= Origin and occurrence of fluorine =

Fluorine is relatively rare in the universe compared to other elements of nearby atomic weight. On Earth, fluorine is essentially found only in mineral compounds because of its reactivity. The main commercial source, fluorite, is a common mineral.

==In the universe==

Solar System abundances
| Atomic number | Element | Relative amount |
|---|---|---|
| 6 | Carbon | 8,500 |
| 7 | Nitrogen | 2,300 |
| 8 | Oxygen | 17,000 |
| 9 | Fluorine | 1 |
| 10 | Neon | 2,600 |
| 11 | Sodium | 69 |
| 12 | Magnesium | 1,200 |

At 400 ppb, fluorine is estimated to be the 24th most common element in the universe. It is comparably rare for a light element (elements tend to be more common the lighter they are). All of the elements from atomic number 6 (carbon) to atomic number 12 (magnesium) are hundreds or thousands of times more common than fluorine except for 11 (sodium). One science writer described fluorine as a "shack amongst mansions" in terms of abundance. Fluorine is so rare because it is not a product of the usual nuclear fusion processes in stars. And any created fluorine within stars is rapidly eliminated through strong nuclear fusion reactions—either with hydrogen to form oxygen and helium, or with helium to make neon and hydrogen.

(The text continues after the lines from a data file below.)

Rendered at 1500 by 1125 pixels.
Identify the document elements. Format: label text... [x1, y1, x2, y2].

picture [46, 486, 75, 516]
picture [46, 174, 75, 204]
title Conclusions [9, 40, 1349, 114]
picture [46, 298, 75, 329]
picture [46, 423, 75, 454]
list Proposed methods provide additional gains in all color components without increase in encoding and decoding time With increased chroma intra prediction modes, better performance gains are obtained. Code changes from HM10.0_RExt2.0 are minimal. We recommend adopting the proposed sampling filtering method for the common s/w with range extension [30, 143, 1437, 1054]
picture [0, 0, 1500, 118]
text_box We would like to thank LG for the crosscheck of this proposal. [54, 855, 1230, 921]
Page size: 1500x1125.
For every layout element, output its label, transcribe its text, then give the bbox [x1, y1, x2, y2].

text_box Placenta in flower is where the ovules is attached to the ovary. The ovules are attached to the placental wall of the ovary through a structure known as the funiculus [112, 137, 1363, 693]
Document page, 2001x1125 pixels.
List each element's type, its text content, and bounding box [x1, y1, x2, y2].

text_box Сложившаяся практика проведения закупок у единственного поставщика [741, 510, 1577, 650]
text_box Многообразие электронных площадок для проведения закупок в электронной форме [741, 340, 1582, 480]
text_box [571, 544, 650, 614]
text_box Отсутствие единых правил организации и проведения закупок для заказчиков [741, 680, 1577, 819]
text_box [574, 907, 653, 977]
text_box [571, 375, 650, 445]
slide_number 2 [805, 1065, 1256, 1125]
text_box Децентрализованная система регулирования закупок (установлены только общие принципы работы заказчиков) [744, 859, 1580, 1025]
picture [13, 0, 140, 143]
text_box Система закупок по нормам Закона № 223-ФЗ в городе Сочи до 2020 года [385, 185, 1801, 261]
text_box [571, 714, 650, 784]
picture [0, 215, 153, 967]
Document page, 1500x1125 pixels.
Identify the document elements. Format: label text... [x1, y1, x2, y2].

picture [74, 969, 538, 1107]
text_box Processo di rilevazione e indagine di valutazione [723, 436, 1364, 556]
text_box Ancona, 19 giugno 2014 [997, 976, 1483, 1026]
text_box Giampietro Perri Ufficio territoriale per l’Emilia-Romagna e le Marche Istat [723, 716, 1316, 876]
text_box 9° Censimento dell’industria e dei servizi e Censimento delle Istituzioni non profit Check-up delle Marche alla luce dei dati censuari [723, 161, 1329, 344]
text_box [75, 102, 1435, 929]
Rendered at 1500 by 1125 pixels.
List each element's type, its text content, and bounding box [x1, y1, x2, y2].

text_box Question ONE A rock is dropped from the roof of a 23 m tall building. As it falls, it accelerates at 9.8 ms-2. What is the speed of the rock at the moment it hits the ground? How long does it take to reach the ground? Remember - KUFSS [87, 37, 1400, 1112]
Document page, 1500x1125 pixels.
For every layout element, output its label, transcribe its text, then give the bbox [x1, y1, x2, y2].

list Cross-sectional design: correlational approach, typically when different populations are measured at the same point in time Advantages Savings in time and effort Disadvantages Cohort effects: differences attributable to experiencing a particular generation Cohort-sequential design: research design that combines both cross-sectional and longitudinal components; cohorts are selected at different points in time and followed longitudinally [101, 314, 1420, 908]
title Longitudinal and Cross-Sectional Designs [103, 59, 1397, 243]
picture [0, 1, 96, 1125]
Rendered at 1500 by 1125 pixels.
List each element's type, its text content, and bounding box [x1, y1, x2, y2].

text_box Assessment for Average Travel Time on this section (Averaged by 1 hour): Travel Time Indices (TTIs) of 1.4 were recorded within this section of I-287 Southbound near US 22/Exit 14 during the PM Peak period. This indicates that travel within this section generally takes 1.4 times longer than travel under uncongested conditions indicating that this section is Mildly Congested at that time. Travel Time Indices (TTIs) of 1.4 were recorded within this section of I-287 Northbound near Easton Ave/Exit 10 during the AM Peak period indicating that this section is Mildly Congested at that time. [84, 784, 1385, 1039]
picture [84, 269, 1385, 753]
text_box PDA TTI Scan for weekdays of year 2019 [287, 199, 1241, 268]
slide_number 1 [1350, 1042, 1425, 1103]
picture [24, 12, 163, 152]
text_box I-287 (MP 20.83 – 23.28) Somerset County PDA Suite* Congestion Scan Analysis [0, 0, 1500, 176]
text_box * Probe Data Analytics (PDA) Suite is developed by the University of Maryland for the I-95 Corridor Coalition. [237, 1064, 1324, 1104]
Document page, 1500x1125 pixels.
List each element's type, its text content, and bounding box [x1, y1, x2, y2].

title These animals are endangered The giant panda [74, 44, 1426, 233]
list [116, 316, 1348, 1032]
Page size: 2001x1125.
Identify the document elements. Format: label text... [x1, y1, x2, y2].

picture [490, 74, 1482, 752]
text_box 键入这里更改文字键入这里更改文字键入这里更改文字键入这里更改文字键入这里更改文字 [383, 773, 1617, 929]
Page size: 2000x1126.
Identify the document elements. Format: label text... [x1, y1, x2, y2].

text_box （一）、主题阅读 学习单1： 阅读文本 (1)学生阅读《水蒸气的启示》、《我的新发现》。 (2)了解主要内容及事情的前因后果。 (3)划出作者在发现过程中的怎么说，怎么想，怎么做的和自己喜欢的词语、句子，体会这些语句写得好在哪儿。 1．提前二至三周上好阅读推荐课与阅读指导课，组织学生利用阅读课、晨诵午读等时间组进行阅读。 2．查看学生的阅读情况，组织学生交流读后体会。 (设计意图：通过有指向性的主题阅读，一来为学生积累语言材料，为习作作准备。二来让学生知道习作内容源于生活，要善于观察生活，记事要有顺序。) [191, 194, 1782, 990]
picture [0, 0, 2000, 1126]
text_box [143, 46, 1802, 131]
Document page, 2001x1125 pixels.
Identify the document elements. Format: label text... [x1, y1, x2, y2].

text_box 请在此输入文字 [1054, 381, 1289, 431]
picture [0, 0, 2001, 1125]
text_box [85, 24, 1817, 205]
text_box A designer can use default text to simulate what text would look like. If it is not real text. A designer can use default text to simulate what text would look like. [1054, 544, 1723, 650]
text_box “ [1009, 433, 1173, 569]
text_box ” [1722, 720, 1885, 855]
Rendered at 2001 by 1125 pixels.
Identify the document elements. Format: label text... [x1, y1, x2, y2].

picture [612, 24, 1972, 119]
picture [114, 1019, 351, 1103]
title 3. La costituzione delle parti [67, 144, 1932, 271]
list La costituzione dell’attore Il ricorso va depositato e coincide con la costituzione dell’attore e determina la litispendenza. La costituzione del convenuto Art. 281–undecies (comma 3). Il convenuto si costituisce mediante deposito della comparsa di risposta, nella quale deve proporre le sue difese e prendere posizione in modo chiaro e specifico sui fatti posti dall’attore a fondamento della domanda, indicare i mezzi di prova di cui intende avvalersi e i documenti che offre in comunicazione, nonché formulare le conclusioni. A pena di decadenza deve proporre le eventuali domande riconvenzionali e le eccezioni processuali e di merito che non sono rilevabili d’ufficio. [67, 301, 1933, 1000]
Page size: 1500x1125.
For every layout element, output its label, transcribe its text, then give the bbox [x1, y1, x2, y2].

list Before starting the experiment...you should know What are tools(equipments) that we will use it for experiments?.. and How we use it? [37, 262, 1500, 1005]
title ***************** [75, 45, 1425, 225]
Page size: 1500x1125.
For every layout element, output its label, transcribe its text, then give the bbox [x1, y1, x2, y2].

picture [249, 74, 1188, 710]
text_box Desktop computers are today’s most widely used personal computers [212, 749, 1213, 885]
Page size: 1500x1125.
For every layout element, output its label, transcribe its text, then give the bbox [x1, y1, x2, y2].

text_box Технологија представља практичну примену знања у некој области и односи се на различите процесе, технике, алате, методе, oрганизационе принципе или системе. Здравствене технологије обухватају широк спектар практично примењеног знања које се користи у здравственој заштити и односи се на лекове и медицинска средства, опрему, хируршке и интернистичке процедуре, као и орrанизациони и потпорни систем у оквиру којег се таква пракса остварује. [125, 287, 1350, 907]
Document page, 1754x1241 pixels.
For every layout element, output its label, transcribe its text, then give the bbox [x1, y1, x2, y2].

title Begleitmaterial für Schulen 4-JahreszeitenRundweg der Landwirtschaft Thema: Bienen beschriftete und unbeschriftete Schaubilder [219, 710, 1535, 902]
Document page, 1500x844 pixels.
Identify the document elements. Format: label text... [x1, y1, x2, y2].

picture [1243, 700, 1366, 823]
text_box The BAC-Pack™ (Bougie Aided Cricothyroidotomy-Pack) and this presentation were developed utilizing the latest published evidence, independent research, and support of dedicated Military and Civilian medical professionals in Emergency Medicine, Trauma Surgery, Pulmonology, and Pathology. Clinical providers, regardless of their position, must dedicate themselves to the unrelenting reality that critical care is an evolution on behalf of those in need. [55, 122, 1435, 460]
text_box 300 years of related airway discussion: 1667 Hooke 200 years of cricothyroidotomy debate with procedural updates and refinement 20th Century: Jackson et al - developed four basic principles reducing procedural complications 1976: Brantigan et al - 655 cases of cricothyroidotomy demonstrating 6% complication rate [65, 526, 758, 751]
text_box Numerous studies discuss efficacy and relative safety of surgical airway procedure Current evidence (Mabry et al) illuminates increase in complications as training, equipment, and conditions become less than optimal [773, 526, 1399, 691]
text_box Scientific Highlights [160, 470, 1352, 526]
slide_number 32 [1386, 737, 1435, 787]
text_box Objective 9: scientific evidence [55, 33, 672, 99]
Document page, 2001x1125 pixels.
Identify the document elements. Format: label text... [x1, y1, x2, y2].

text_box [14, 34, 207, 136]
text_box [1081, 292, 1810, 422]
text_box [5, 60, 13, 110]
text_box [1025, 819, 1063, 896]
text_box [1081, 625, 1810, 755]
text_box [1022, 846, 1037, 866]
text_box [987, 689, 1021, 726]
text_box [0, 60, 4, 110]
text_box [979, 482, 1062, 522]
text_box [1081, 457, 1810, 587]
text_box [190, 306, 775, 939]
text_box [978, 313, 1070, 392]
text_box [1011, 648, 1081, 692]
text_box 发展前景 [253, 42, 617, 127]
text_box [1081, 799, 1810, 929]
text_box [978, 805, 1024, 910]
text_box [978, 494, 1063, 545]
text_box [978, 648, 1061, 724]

The presence of fluorine at all—outside of temporary existence in stars—is somewhat of a mystery because of the need to escape these fluorine-destroying reactions.

Three theoretical solutions to the mystery exist: In type II supernovae, atoms of neon could be hit by neutrinos during the explosion and converted to fluorine. In Wolf-Rayet stars (blue stars over 40 times heavier than the Sun), a strong solar wind could blow the fluorine out of the star before hydrogen or helium could destroy it. Finally, in asymptotic giant branch (a type of red giant) stars, fusion reactions occur in pulses and convection could lift fluorine out of the inner star. Only the red giant hypothesis has supporting evidence from observations, fluorine cations have been found in planetary nebulae.

In space, fluorine commonly combines with hydrogen to form hydrogen fluoride. (This compound has been suggested as a tracer to enable tracking reservoirs of hydrogen in the universe.) In addition to HF, monatomic fluorine has been observed in the interstellar medium. Fluorine cations have been seen in planetary nebulae and in stars, including the Sun.

==On Earth==

Fluorine is the thirteenth most common element in Earth's crust, comprising between 600 and 700 ppm of the crust by mass. Because of its reactivity, it is essentially only found in compounds.

===Commercial sources===

Three minerals exist that are industrially relevant sources of fluorine: fluorite, fluorapatite, and cryolite.

Major fluorine-containing minerals
| Fluorite | Fluorapatite | Cryolite |

====Fluorite====

Fluorite (CaF_{2}), also called fluorspar, is the main source of commercial fluorine. Fluorite is a colorful mineral associated with hydrothermal deposits. It is common and found worldwide. China supplies more than half of the world's demand and Mexico is the second-largest producer in the world.

The United States produced most of the world's fluorite in the early 20th century, but its last mine, in Illinois, shut down in 1995. Canada also exited production in the 1990s. The United Kingdom has declining fluorite mining and has been a net importer since the 1980s.

====Fluorapatite====

Fluorapatite (Ca_{5}(PO_{4})_{3}F) is mined along with other apatites for its phosphate content and is used mostly for production of fertilizers. Most of the Earth's fluorine is bound in this mineral, but because the percentage within the mineral is low (3.5%), the fluorine is discarded as waste. Only in the United States is there significant recovery. There, the hexafluorosilicates produced as byproducts are used to supply water fluoridation.

====Cryolite====

Cryolite (Na_{3}AlF_{6}) is the least abundant of the three major fluorine-containing minerals, but is a concentrated source of fluorine. It was formerly used directly in aluminium production. However, the main commercial mine, on the west coast of Greenland, closed in 1987.

===Minor occurrences===

Several other minerals, such as the gemstone topaz, contain fluoride. Fluoride is not significant in seawater or brines, unlike the other halides, because the alkaline earth fluorides precipitate out of water. Commercially insignificant quantities of organofluorines have been observed in volcanic eruptions and in geothermal springs. Their ultimate origin (from biological sources or geological formation) is unclear.

The possibility of small amounts of gaseous fluorine within crystals has been debated for many years. One form of fluorite, antozonite, has a smell suggestive of fluorine when crushed. The mineral also has a dark black color, perhaps from free calcium (not bonded to fluoride). In 2012, a study reported detection of trace quantities (0.04% by weight) of diatomic fluorine in antozonite. It was suggested that radiation from small amounts of uranium within the crystals had caused the free fluorine defects.